About this task.
The required output is the exact run of lines below that opens at the line with "nowrap; overflow: hidden;" and closes at the line with "margin-left: auto; width: 34px;".

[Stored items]
================================

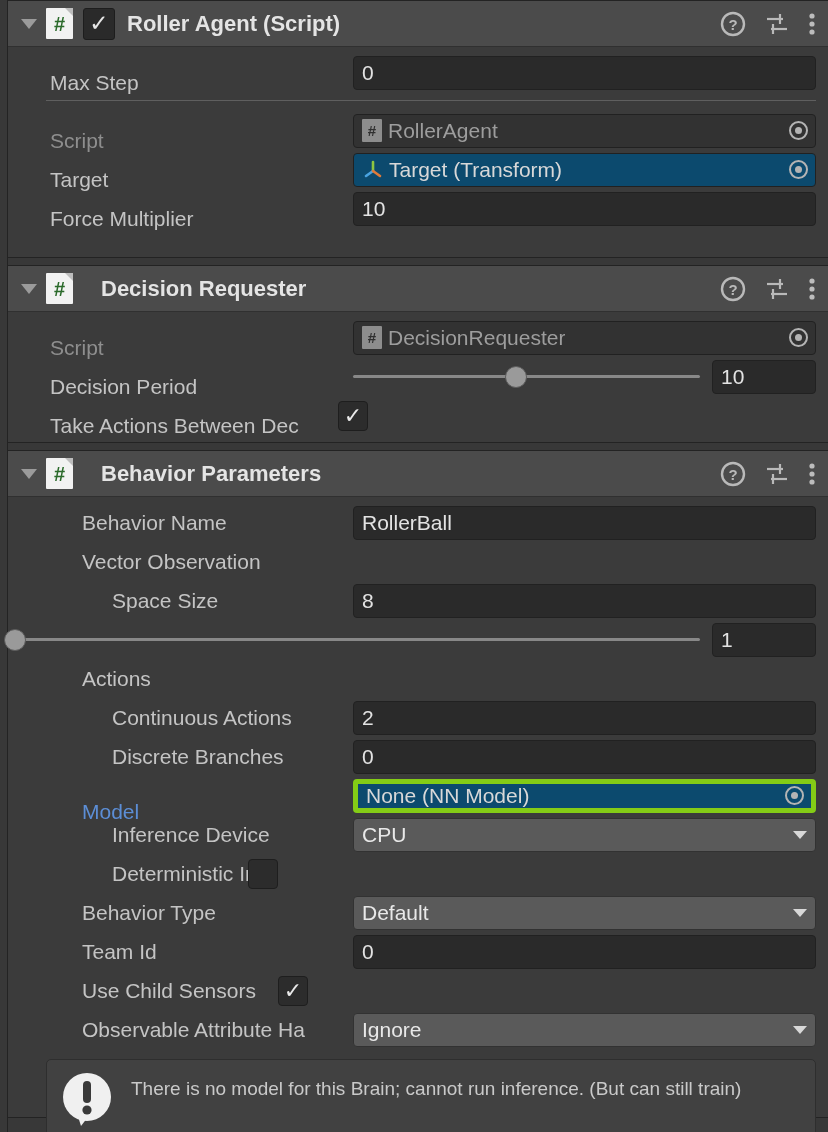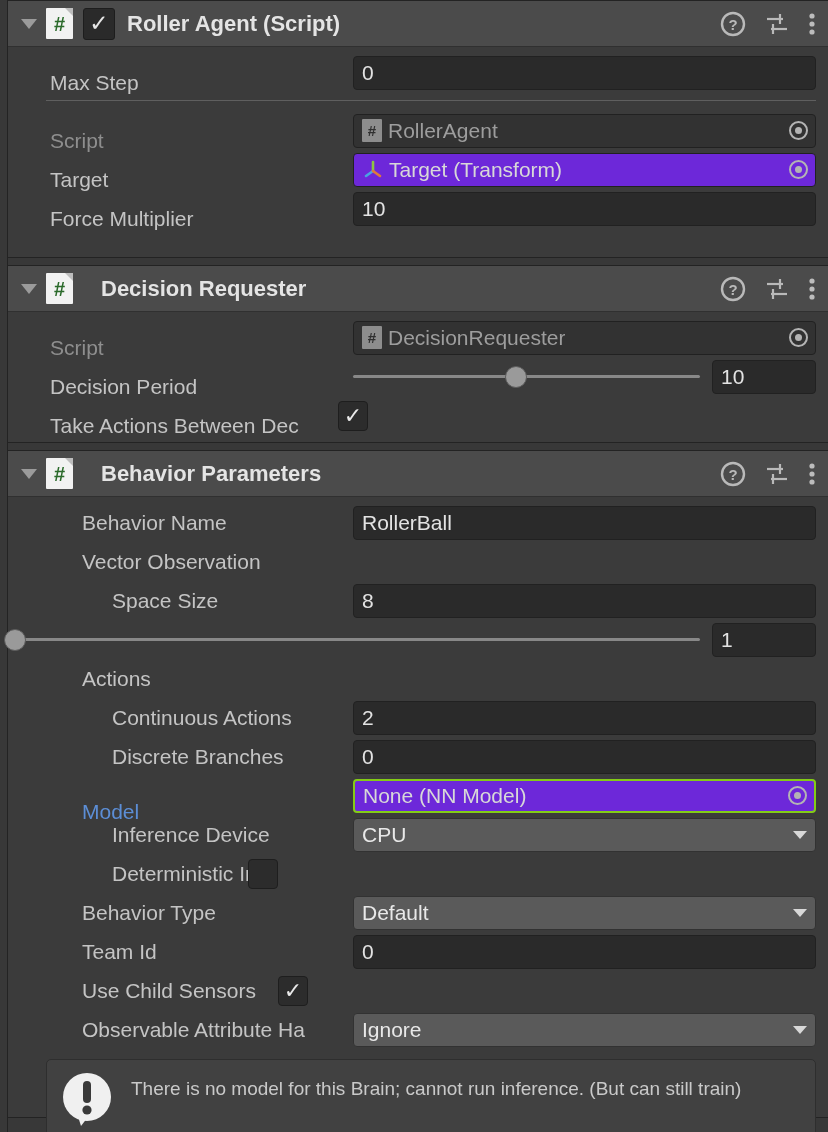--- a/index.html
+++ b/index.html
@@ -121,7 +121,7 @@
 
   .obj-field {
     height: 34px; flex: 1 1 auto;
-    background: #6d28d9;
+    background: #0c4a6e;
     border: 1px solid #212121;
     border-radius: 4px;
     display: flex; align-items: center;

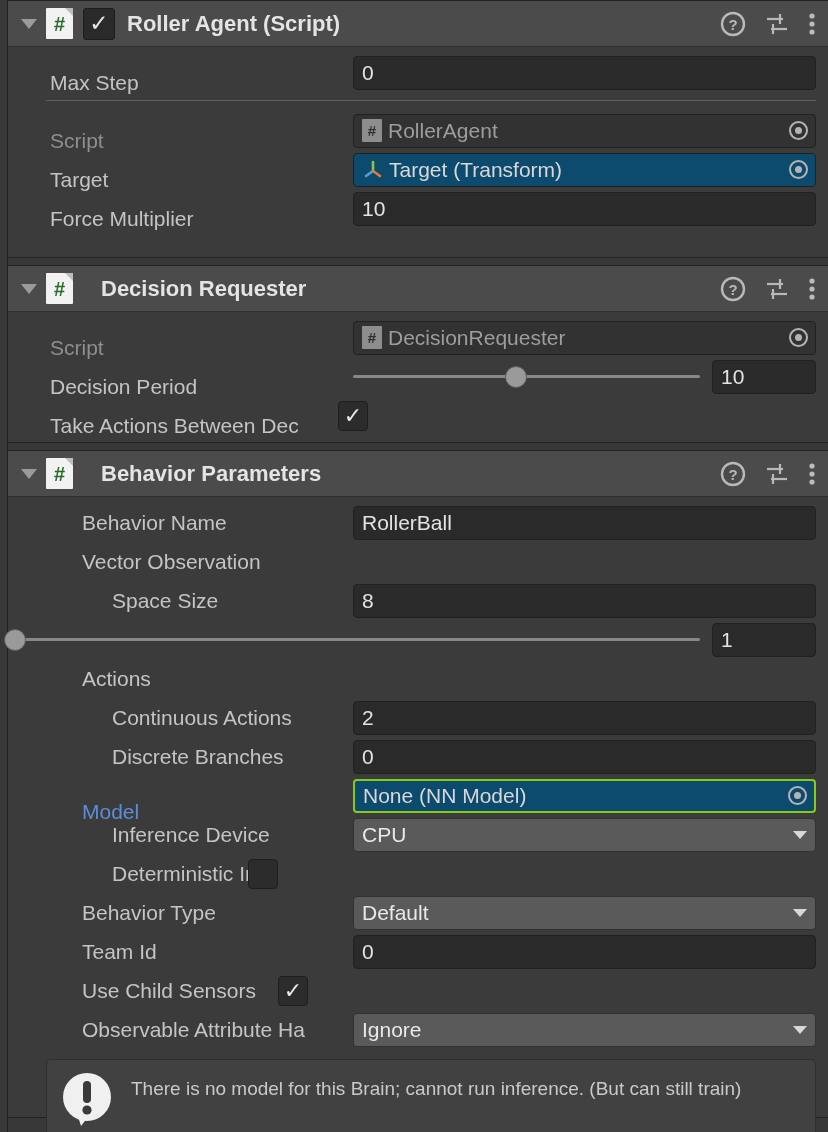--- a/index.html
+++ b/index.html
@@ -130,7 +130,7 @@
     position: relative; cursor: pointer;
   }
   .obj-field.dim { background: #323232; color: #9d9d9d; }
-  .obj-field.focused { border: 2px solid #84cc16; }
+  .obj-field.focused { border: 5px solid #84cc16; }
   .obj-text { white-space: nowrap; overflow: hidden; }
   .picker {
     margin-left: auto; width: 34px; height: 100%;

================================

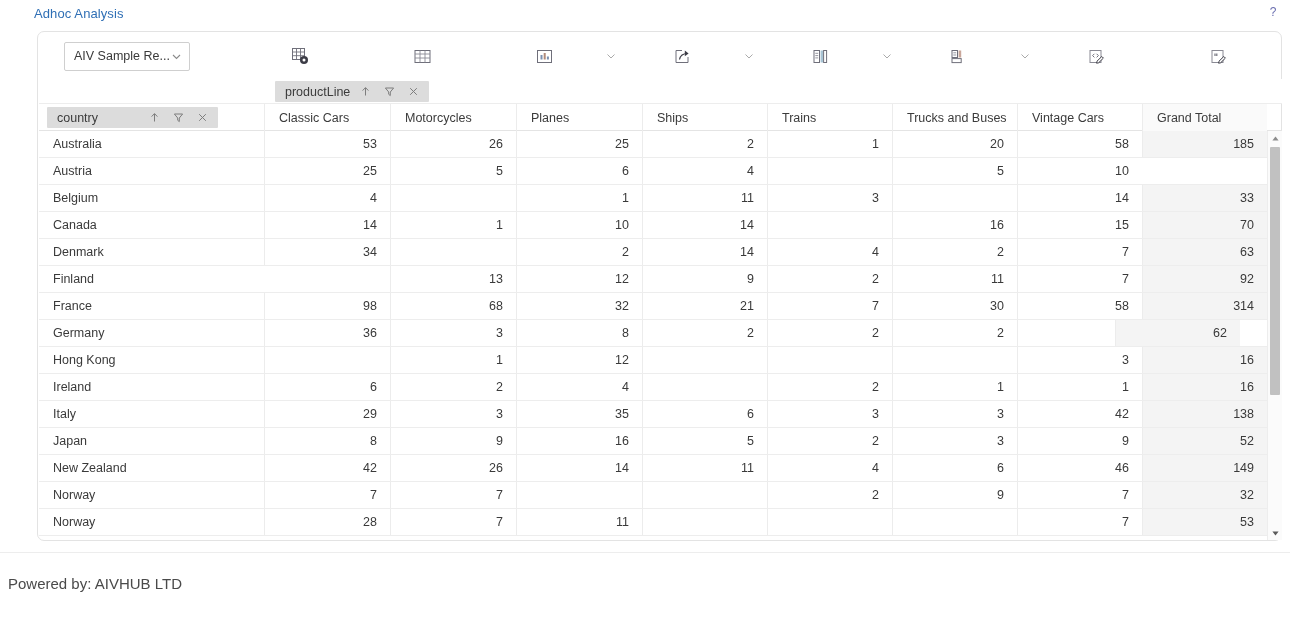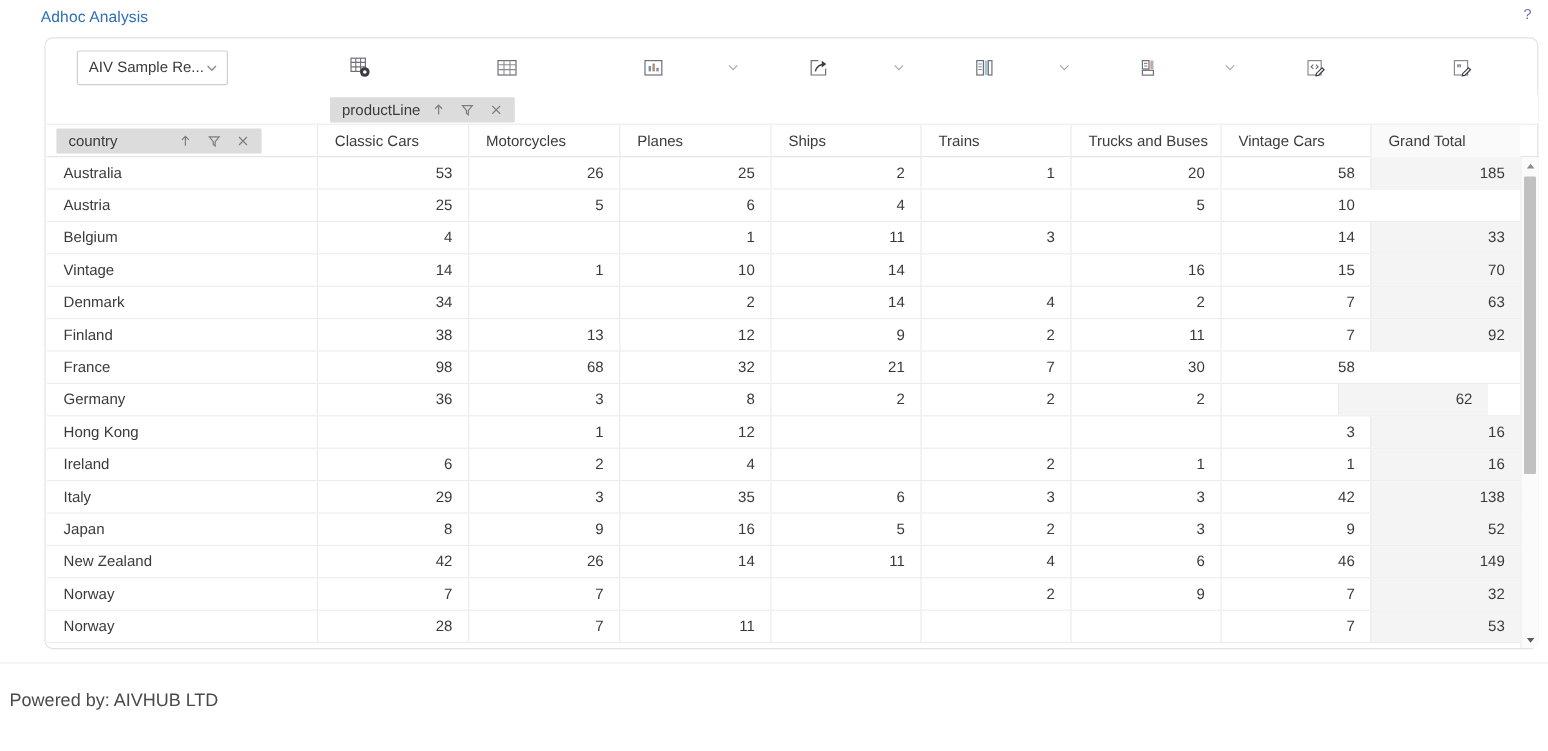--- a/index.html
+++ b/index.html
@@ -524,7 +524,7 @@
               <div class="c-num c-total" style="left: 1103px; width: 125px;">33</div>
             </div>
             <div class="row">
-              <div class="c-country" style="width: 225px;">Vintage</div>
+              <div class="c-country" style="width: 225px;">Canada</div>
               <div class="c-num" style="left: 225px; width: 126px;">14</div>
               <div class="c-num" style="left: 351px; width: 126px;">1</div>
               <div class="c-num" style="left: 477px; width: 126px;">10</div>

================================

Result.
   .obj-text { white-space: nowrap; overflow: hidden; }
   .picker {
     margin-left: auto; width: 34px; height: 100%;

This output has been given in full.